Biyoteknoloji teriminin tanımına değiniyor, biyoteknoloji hakkında bilgiler veriyoruz. İşte detaylar…

İlk olarak 1919 yılında Hırvat mühendis Karl Ereky tarafından ortaya atılan biyoteknoloji terimi, son yıllarda popülerleşen kavramlardan biridir ancak aslında yüzyıllardır kullanılmakta olan bir tekniktir. Mesela Mısırlılar bundan binlerce yıl önce ekmek üretimi ve şarap üretiminde fermantasyon tekniğini kullanıyordu. Yine de biyoteknoloji için en önemli aşamanın 19. Yüzyılın sonlarında kaydedildiğini söyleyebiliriz. Bu kapsamda Mendel tarafından genetik üzerinde yapılan çalışmalarda başarı sağlandı ve Koch, Pasteur ve Lister tarafından mikrobiyal proseslerin araştırılması için enstitüler hayata geçirildi. 20. Yüzyılın başlarında ziraat uzmanı olan Henry Wallace, tohumlara daha çok verim sağlayabilmek için melezleme prensibini kullandı.

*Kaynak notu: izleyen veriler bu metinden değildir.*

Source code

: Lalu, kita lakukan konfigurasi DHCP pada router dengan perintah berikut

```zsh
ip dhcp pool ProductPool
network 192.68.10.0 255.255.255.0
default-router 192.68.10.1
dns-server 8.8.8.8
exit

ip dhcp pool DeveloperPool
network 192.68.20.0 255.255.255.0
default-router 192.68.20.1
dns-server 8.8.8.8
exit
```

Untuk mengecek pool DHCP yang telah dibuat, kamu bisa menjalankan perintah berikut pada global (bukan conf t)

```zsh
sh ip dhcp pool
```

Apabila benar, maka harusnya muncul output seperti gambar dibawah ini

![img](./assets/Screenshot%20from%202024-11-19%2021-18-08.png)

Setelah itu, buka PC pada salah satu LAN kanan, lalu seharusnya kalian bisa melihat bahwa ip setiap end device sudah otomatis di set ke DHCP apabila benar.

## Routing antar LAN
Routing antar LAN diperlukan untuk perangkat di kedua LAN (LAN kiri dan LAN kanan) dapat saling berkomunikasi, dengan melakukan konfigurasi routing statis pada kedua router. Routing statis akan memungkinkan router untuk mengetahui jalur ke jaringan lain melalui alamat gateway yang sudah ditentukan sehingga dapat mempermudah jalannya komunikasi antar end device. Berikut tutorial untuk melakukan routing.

İnsan yaşamının kalitesini yükseltebilmek amacıyla üretilen sistem ve ürünlerde biyolojik proseslerin kullanılması olarak açıklanabilecek olan biyoteknoloji, Roma mitolojisinden gelen Janus-faced yani ikiyüzlü olarak ifade ediliyor. Bunun nedeni bu teknik ile DNA’yla oynama yapılarak genlerin bir organizmadan diğerine aktarılması mümkün olurken aynı zamanda risk analizi yapılmamış ürünlerin ortaya çıkmasına sebep olmasıdır.

Şu an biyoteknolojik metotlar kapsamında gerek ilaç gerek diğer alanlarda üretilen pek çok protein bulunmakta olup, insülin de bunlar arasında son derece yaygın olandır. Diyabet hastalarında insülin hormonunun üretilememesi nedeniyle 1920’li yıllarda inek ve domuz pankreasından izole edilen insülin ortaya çıktı ancak hayvan kaynaklı olması nedeniyle farklı alternatif arayışlarına yönelindi ve 1978 yılında California Üniversitesi’nde Herbert Boyer’in yaptığı çalışmalar sonuç vererek insan insülinin geninin sentetik bir versiyonu ortaya çıkarılarak Escherichia Coli bakterisine yerleştirilip saflaştırıldı ve diyabet hastalarına o şekilde uygulanmaya başlandı.

DNA’nın hücre içinde başkalaştırılması yani gen terapisi hastalığın tedavisi amacıyla DNA’nın hücre içinde başkalaştırılması olup, bunun haricinde PCR biyoteknolojik test yöntemi olarak kullanılıyor ve çeşitli enfeksiyonların tespit edilebilmesini amaçlıyor.